* **Görevler**
• A. Aşağıdaki (i), (ii) ve (iii) ifadeleri Kilis'in şehir yapısını anlatan metne uyuyor mu? Her biri için evet ya da hayır deyin ve karara esas olan sözleri metinden aynen aktarın.
(i) XIX. yüzyılda Kilis'te 5 hamam vardı.
(ii) Mevlevihane düz damlı bir yapıydı.
(iii) Kilis şehir siluetinin en belirgin öğesi hamamlardır.
• B. Kilis'in şehir yapısını anlatan metne göre hamamların etrafındaki "külhan" alanında neler yer almalıydı? Hepsini sıralayın.
• C. Kilis'in şehir yapısını anlatan metni son cümlesinden sonra sürdürüp devamını yazın.

• Sonuç bulunamadı

Ulu Cami ve Etrafında Medrese Olarak Kullanılan Odalar

Tekke ve zaviyeler Kilis’te önemli yere sahipti. XIX. yüzyılda 1 mevlevihane, 4 tekke ve 9 zaviye yer almaktaydı. Bu yapılarda genellikle düz damlı yapılardı. Fakat Mevlevihane kubbeli yapısıyla dikkat çeken yapılar arasındadır. Şehrin dört bir tarafına yayılmış tekke, zaviye ve türbeler genellikle sakin alanlar olarak ve etrafında büyük boşlukların yer aldığı mekanlardı. Bu alanlar kutsallığına inanılan alanlar olarak etrafı boş bırakılmış, yerleşmeye açılmamış alanlardır. O yüzden şehrin sık dokusu içerisinde boşlukları yaratan yapılar olmuşlardır.

Kilis şehrinde hamamlar da önemli kamusal mekanlardandı. XIX. yüzyılda 5 hamam var olup bunların yapıları kubbeli bir şekildedir. Bu yapılar düz damların hakim olduğu şehir içerisinde hemen ayırtedilmektedir. Eski hamam ve Koca/Hoca hamamları içerisinde birer mezar bulunması da bir diğer ilginç özellikleridir. Hamamlar şehir içerisinde alanı en geniş olan kamusal mekanları oluşturmaktadır. Hamamların etrafında “külhan” denilen geniş alanlara ihtiyaç duyması, bu alanda kazanların, su depolarının, su ısıtma sistemlerinin ve küllüklerin yer alması gerekmekteydi.

Aslında Anadolu şehirlerinin anıtsal bir karakteri olduğu söylenemez. Cami ve çevresinde birkaç anıtsallık bulunabilir. Fakat büyük külliyeler bile bir Gotik Kilise, bir

Rönesans Sarayı veya bir Kuzey Avrupa Belediye yapısı gibi bilinçli bir kendini ilan etme kaygısında değillerdir. Ancak yerleri ve kütleleriyle şehir fizyonomisinde bir yer işgal ederler. Türk şehrinin genel organizasyonu ve silueti, doğal bir gelişme sürecinin ifadesi olduğu, geometrik değil fakat adeta biyolojik karakterde ilkeler, onun gelişmesinin idare ettiği şehrin fiziki görünüşü içinde yaşayan toplumun örgütleşmesini katıksız belirtmektedir (Kuban, 1965, s.72) Kilis şehir siluetinin en belirgin öğesi camiler olmuştur. Konutlar şehirsel siluetin homojen kanevasını örer ve bu hakim elemanlara fon teşkil ederlerdi. Osmanlı toplumunun oldukça heterojen yapısının aksine, şehir oturmuş ve homojen hale gelmiş bir tekstüre sahiptir. Ne farklı din ve mezhepleri, ne zengin ne fakiri bu şehirlerin dış görünüşünden ayırmak mümkün değildir.

* **Mevcut Veriler**

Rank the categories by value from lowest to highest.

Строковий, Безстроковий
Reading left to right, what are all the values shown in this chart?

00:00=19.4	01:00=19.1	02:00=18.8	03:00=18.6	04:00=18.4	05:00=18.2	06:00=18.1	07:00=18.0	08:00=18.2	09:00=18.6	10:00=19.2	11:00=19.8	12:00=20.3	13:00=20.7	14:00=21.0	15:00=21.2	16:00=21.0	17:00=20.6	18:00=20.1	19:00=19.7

* **Görev Yanıtları**
• A.
(i) Evet: "XIX. yüzyılda 5 hamam var olup bunların yapıları kubbeli bir şekildedir."
(ii) Hayır: "Fakat Mevlevihane kubbeli yapısıyla dikkat çeken yapılar arasındadır."
(iii) Hayır: "Kilis şehir siluetinin en belirgin öğesi camiler olmuştur."

• B. kazanlar, su depoları, su ısıtma sistemleri, küllükler

• C.
Gayrimüslim nüfus içinde anıtsal imgeler mevcuttu. Şehirde 1 havra, 4 kilisenin varlığı gayrimüslimlerin özgürce dinlerini yaşadığı anlamına gelmektedir. Bu yapılarında kubbemsi şekilde olduğu, bazılarının ise düz dam şeklinde olduklar ve şehir dokusunda farklı desenler oluşturdukları söylenebilir.

5. XIX. YÜZYILDA KİLİS’TE KENTLİ TOPLUM

Kilis sahip olduğu doğal kaynaklar, olumlu iklim özellikleri ve konumu açısından önemli bir noktada olmasından dolayı tarihin her döneminde cazip bir merkez olmuş ve birçok medeniyete ev sahipliği yapmıştır. Bu özelliklerinden dolayı tarihin her döneminde önemli bir yerleşim merkezi olmuş ve nüfusu çekmiştir. Zaman zaman değişen nüfus miktarı ve yoğunluğu şehrin yapısını etkileyen temel unsurlar olmuşlardır.

5.1. Kilis’te Nüfus ve Mekansal İlişkileri

Belirli bir sahada, belirli bir zamanda yaşayan insan sayısı olarak tanımlanabilecek nüfus, coğrafya çalışmalarında daima ilk sıralarda yer almıştır. Çünkü insan öğesi hem doğal çevreden etkilenen, hem de mekan organizasyonu ve faaliyetleriyle doğaya etki eden, şekillendiren bir unsurdur. Bölgesel coğrafyanın öncülerinden Paul Vidal de la Blache “insan bütün coğrafyanın esasını oluşturur” diyerek insan öğesinin önemini açıkça ifade etmiştir (Tümertekin-Özgüç, 2002, s.12). Şu halde yeryüzünde insanla ilgili bütün coğrafi olayların temelinde yatan ve bütün olaylara ışık tutan olay olarak, başta nüfusa yer vermek gerekir (Tanoğlu, 1966, s.29).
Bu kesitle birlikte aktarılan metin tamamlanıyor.